Mary: Yes, it's a hybrid medium. It's a form of media. It's not just a way to do something. It's a community. It's a place in the world you can fit into and feel like you're mirrored on all sides. It's a safe space to feel feminine and badass. To explore gender, and to not have to feel feminine to be a part of a crew of women. Jeanne: It's hard to describe something that references our affective lives. It's actually been difficult for me to describe Radical Cheerleading to my classmates, and to explain why I feel so passionately about archiving.

Mary: That makes total sense to me. Like recently I got a ride from a friend of a friend, this guy who knew about my doing Radical Cheerleading, and he asked me about it. But I could tell from his tone of voice that he was disdainful. I couldn't really talk about it, and I didn't want to try to describe Radical Cheerleading to him or do a cheer to show him because really it's a community thing. If I want to describe it, well I really want someone to see it in the context of the community and a squad of cheerleaders. Only then will someone see that it's a grouping of different feminists with different gender expressions and that it can be so freeing to be together.
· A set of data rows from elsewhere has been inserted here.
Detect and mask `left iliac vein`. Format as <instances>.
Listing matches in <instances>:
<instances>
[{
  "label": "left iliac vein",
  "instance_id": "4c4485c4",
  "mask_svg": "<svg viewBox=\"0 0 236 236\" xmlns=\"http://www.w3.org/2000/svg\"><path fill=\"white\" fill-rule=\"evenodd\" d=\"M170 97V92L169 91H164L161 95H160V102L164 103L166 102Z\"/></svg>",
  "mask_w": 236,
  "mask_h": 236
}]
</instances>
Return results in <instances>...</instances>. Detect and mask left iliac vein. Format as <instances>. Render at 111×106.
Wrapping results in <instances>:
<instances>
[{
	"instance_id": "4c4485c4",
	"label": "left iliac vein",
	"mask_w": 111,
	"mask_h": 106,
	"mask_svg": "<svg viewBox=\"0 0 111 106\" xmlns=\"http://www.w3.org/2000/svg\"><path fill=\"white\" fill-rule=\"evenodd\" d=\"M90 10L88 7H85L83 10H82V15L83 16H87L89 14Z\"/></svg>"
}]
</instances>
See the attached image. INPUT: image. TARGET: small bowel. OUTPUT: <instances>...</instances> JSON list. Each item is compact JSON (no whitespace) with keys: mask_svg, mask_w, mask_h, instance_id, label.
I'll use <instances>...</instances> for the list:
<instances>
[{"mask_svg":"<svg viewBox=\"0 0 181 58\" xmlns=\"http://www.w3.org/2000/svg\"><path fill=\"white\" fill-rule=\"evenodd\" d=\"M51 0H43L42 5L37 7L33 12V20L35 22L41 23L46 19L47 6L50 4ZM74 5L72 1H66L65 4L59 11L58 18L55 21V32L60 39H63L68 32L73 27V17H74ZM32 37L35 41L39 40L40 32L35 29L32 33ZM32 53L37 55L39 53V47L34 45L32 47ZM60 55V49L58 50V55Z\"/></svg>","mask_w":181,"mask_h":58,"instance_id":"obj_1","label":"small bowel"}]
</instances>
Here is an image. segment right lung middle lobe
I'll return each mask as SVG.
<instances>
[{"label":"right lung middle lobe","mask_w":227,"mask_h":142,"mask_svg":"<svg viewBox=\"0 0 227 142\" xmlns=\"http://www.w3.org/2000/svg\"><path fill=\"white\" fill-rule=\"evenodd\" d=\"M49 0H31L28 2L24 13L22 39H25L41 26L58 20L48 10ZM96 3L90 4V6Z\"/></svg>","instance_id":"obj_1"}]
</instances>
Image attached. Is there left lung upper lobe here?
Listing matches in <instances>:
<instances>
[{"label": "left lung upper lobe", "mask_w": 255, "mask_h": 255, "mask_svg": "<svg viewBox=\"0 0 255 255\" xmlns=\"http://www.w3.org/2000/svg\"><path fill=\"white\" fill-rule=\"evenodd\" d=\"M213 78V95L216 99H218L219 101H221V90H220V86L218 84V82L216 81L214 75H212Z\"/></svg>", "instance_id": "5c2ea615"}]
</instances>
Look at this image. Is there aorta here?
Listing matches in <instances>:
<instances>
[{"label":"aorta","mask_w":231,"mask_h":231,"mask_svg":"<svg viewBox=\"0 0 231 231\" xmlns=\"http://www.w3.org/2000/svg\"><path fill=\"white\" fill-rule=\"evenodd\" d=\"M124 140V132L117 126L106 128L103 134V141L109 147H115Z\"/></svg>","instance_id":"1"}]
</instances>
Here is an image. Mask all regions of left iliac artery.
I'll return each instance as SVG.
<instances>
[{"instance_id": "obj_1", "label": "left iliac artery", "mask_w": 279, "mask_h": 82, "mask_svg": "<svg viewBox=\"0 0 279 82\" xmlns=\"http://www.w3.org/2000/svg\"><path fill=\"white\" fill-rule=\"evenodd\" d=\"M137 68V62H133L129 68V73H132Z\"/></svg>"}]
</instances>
It's about the support we give each other more than the actions we're doing. It's about feminist backup. When someone sees it, they understand immediately. It's so effective visually.

Jeanne: As queers and as feminists invested in non-normative spaces and identities, we know personally the problematics of archiving subculture and its practices—cooptation, negative press, lost momentum, infighting, and even the destruction of communities. Radical Cheerleading is a democratizing performance protest—performed at public demonstrations, and consciously accessible in its zines, websites, and affordable do-it-yourself style—but in what ways has documenting RC been destructive to the survival of the movement?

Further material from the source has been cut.